Syria war becomes a problem for neighboring countries

An artillery engagement took place on the syrian-israeli border earlier in the day, according to israeli reports. Meanwhile, rumors of chemical weapons use are growing.

In syria itself, dozens were killed again on sunday. The syrian observatory for human rights in london, which is close to the opposition, reported that 32 people alone had died in attacks by government forces, including many children. Among them are 16 victims of an air strike in the kurdish village of hadad.

According to police reports, at least one person was killed and five others injured in lebanon when two shells fired from syria hit the town of al-kasr in the northeast of the country on sunday. Several houses have been damaged. Only on saturday three grenades had hit nearby. Shells from syria had also fallen elsewhere in lebanon on friday.

In the fighting in syria, government forces are reportedly trying to retake the town of al-kusair in the border province of homs with the support of lebanese hezbollah militias. The town, 30 kilometers from the lebanese border, lies on a strategically important route linking the south of the country with the capital, damascus.

There are also repeated incidents on the border with israel. Israeli army says soldiers took artillery and light weapons fire from syrian territory on friday night. Israeli artillery then fired on and hit the position from which the fire was opened. The identity of the attackers was unknown.

Meanwhile, there is new evidence of chemical weapons use in the syrian civil war. As the times reported over the weekend, british experts on nuclear, biological and chemical weapons are said to have found evidence of this during a secret mission. Citing unnamed defense sources, it says there was "conclusive evidence" that "some kind of chemical weapons" were used. This was the result of soil samples from the area around damascus that were smuggled out of the country and examined by scientists at the british ABC research center porton down. London urges weapons aid for rebels.

German bioweapons expert and deputy chairman of the left wing, jan van aken, criticized the "very, very stupid action by the british". He emphasized: "the UN inspectors are already sitting on cyprus, ready for action, and they alone have the credibility and legitimacy to investigate such serious accusations."Van aken, who has served as a bioweapons inspector for the united nations, added: "it is completely unclear where the soil sample came from and whether it can be safely ruled out that it has been tampered with."
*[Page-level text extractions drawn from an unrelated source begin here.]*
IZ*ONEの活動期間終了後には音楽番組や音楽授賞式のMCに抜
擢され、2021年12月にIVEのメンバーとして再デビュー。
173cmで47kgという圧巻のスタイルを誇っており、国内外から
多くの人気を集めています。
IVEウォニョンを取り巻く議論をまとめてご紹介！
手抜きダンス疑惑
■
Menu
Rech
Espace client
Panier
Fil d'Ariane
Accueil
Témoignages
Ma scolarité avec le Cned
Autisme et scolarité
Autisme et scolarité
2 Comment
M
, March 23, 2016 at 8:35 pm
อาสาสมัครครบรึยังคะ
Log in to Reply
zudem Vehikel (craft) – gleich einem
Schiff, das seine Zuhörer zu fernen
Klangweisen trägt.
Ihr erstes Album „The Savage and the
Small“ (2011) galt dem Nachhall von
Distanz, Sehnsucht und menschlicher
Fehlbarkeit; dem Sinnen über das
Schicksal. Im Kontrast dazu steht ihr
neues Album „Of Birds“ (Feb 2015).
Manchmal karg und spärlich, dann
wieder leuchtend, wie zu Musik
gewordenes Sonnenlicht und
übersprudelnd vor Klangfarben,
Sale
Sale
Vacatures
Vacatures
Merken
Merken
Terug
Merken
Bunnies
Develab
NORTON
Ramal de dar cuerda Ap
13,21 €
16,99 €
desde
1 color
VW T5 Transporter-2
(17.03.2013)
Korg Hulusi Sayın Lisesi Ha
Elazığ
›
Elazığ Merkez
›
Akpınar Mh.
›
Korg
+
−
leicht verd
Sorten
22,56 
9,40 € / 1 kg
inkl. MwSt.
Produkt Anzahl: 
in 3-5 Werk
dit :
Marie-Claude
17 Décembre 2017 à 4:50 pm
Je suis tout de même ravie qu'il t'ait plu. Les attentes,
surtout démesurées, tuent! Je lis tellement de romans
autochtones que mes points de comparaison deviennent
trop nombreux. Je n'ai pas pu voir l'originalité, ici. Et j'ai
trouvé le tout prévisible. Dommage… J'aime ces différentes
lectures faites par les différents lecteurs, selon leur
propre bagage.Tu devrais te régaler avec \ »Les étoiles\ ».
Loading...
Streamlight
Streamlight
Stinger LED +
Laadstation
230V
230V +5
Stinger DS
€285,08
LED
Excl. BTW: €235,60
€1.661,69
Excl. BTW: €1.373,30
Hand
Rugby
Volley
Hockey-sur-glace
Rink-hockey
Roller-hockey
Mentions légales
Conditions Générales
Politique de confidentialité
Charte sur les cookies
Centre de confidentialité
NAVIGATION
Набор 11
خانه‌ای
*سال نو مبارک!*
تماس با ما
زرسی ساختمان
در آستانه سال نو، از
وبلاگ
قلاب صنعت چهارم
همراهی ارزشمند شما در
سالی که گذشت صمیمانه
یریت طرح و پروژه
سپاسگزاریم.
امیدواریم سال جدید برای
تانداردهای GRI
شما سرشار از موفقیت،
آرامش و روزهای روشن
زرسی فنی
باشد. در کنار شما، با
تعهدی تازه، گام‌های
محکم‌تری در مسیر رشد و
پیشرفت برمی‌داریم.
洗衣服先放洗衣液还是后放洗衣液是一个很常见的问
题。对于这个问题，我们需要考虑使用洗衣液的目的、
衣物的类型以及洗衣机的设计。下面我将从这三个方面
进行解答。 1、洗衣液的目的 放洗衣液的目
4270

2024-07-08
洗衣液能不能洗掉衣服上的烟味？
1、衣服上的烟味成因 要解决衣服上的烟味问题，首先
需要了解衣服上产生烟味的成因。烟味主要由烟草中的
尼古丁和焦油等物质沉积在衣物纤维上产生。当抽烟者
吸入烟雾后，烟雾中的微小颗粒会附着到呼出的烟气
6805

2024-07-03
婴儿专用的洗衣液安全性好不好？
Only a few days ago, the syrian leadership refused to allow the UN team of experts to enter the country, even though they had initially requested it themselves. Government and rebels accuse each other of using chemical weapons in aleppo province in march.

Syrian opposition members, meanwhile, reported a new suspicion. Two gas shells were reportedly fired from helicopters at the al-sheikh maksud neighborhood in aleppo, the human rights monitoring center reported. A woman and two children had been killed, 16 other people had been injured. "Our report is based on information from doctors and victims who were hospitalized for shortness of breath, nausea and eye problems," the head of the human rights monitors, rami abdul-rahman, told the dpa news agency.